Shooting guard – The Pistons have Luke Kennard, Brown and Khyri Thomas all on rookie deals and one more season left on Langston Galloway’s contract. Mykhailiuk could also play there, though in today’s game he’s probably more apt to flip to power forward than shooting guard. But Brown’s ability to guard multiple positions eases the logjam, Thomas projects to have similar defensive versatility and Dwane Casey has zero inhibitions about moving players around even if it defies convention. If a shooting guard who projects with an elite skill is available at 15, by all means, take him.
- Center – Andre Drummond can opt out after the 2020 season and if he stays healthy – the guy’s missed a total of 10 games over the last six seasons – that should be the expectation. The Pistons would be in favorable position to re-sign him and Drummond, who said he had the most enjoyable of his seven NBA seasons in 2018-19, logically would be interested in staying. No matter. The Pistons, at minimum, need to augment the position behind him. As with the situation at point guard, if they could get someone who does that in year one and shows the promise of being more beyond that, they’ll be in a most favorable position.
- Small forward – Obvious position of need for a team that started 6-foot-5 Wayne Ellington down the stretch after dealing both Stanley Johnson and Reggie Bullock ahead of their free agency. That said, reaching for a small forward – especially given the long odds that one drafted 15th would be ready to assume a starter’s role next season – would be as big a mistake as passing on a player at a position of strength. Which brings us to …

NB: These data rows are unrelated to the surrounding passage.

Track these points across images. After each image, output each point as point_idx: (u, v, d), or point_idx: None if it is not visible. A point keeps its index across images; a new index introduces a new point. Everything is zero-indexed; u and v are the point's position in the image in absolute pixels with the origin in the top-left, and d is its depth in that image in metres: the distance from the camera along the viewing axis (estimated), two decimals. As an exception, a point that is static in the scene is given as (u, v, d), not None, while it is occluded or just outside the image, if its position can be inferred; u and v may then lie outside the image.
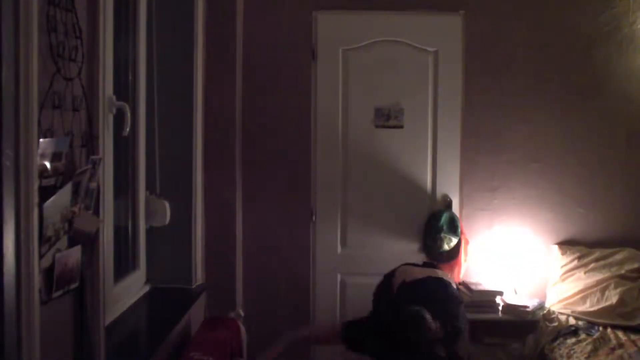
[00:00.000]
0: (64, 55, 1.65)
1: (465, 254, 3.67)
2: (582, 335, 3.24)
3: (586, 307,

- Power forward – Blake Griffin is a six-time All-Star who just put together one of the best individual seasons in Pistons history. He’s got three years left on his contract. Maybe a few years ago, you’d have shied away from taking another power forward. But Griffin doesn’t play like an old-school power forward. Though still a formidable post player, it’s pretty clear the trend of Griffin playing more from the 3-point line or as a facilitator operating out of the elbows will only increase in the future. If there’s a player at 15 who can move his feet well enough to guard the spectrum from bigger small forwards to stretch centers, Griffin’s offensive versatility would mean the rookie could both back him up but also play in tandem with him down the road.
So, yeah, throw the draft chart out the window. Take the best player.